The master reports these further facts: After the defendant purchased the back land, about April 1, 1939, he widened the used portion of the way, including that part on the plaintiff’s premises, to a width sufficient for two [585]*585trucks to pass each other, and he placed gravel and sand upon it. By the time this suit was brought his sand and gravel operations had reached such proportions that thirty or forty truck loads passed out in a day, making from sixty to eighty trips out and in. This “perforce” raised “large clouds of dust,” diminished in some degree near the plaintiff’s house by the defendant’s use of calcium chloride upon the surface of the way. The trucks, “from the very nature of the mechanism,” make “a considerable amount of noise” in passing the plaintiff’s house. This use of the way has interfered with the comfortable enjoyment of the plaintiff’s premises. “The noise and dust ... is not a reasonable use of the way in consideration of the rights established in the original instance.” The defendant “has attempted to burden the servient estate to an unreasonable degree.” The plaintiff has “suffered a nuisance” from dust and noise.

Upon the facts found by the master the plaintiff is entitled to a decree. It is true that the defendant has established the existence of an easement in his favor which seems on the findings not to have been confined to use for any specified purpose or purposes, but within reasonable limits may be inferred to have comprehended general use as a way for purposes compatible with the nature of a tract of woodland separated from the public road, but subject to the limitations found by the master. We are not prepared to say that the defendant cannot haul out any sand or gravel, but on the findings the defendant’s present use of the way for the carrying on of a practically continuous business of mining sand and gravel on the wood lot exceeds any privilege shown to have been acquired, amounts to a new servitude, and overloads the easement. Atwater v. Bodfish, 11 Gray, 150, 152. Sargent v. Hubbard, 102 Mass. 380. Parks v. Bishop, 120 Mass. 340. Rowell v. Doggett, 143 Mass. 483. Baldwin v. Boston & Maine Railroad, 181 Mass. 166, 169. Randall v. Grant, 210 Mass. 302. Cornell-Andrews Smelting Co. v. Boston & Providence Railroad, 215 Mass. 381, 389.

• STORED DATA:
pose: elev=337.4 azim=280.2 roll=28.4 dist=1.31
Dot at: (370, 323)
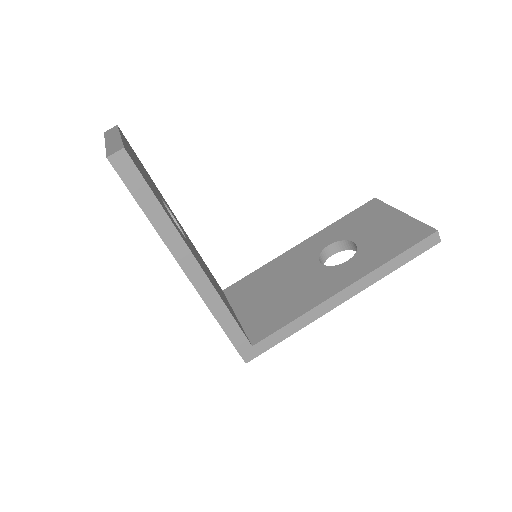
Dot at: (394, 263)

• PROBLEM:
Retype the passage about the easement dispute in full, word for word. The material comes from a different source than the text.

• RESPONSE TO THIS EXERCISE:
The master reports these further facts: After the defendant purchased the back land, about April 1, 1939, he widened the used portion of the way, including that part on the plaintiff’s premises, to a width sufficient for two [585]*585trucks to pass each other, and he placed gravel and sand upon it. By the time this suit was brought his sand and gravel operations had reached such proportions that thirty or forty truck loads passed out in a day, making from sixty to eighty trips out and in. This “perforce” raised “large clouds of dust,” diminished in some degree near the plaintiff’s house by the defendant’s use of calcium chloride upon the surface of the way. The trucks, “from the very nature of the mechanism,” make “a considerable amount of noise” in passing the plaintiff’s house. This use of the way has interfered with the comfortable enjoyment of the plaintiff’s premises. “The noise and dust ... is not a reasonable use of the way in consideration of the rights established in the original instance.” The defendant “has attempted to burden the servient estate to an unreasonable degree.” The plaintiff has “suffered a nuisance” from dust and noise.

Upon the facts found by the master the plaintiff is entitled to a decree. It is true that the defendant has established the existence of an easement in his favor which seems on the findings not to have been confined to use for any specified purpose or purposes, but within reasonable limits may be inferred to have comprehended general use as a way for purposes compatible with the nature of a tract of woodland separated from the public road, but subject to the limitations found by the master. We are not prepared to say that the defendant cannot haul out any sand or gravel, but on the findings the defendant’s present use of the way for the carrying on of a practically continuous business of mining sand and gravel on the wood lot exceeds any privilege shown to have been acquired, amounts to a new servitude, and overloads the easement. Atwater v. Bodfish, 11 Gray, 150, 152. Sargent v. Hubbard, 102 Mass. 380. Parks v. Bishop, 120 Mass. 340. Rowell v. Doggett, 143 Mass. 483. Baldwin v. Boston & Maine Railroad, 181 Mass. 166, 169. Randall v. Grant, 210 Mass. 302. Cornell-Andrews Smelting Co. v. Boston & Providence Railroad, 215 Mass. 381, 389.